*Your goal:*
Repeat the data. Keep each line identical.

[Stored data]
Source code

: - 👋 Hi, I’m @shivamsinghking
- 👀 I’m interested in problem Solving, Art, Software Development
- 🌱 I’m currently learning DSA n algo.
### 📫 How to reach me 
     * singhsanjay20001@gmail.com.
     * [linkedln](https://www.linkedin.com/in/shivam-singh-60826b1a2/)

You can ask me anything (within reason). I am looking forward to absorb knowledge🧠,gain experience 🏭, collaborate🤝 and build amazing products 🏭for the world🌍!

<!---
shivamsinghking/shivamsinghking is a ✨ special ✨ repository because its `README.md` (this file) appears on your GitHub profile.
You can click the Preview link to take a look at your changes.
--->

*Solution:*
Source code

: - 👋 Hi, I’m @shivamsinghking
- 👀 I’m interested in problem Solving, Art, Software Development
- 🌱 I’m currently learning DSA n algo.
### 📫 How to reach me 
     * singhsanjay20001@gmail.com.
     * [linkedln](https://www.linkedin.com/in/shivam-singh-60826b1a2/)

You can ask me anything (within reason). I am looking forward to absorb knowledge🧠,gain experience 🏭, collaborate🤝 and build amazing products 🏭for the world🌍!

<!---
shivamsinghking/shivamsinghking is a ✨ special ✨ repository because its `README.md` (this file) appears on your GitHub profile.
You can click the Preview link to take a look at your changes.
--->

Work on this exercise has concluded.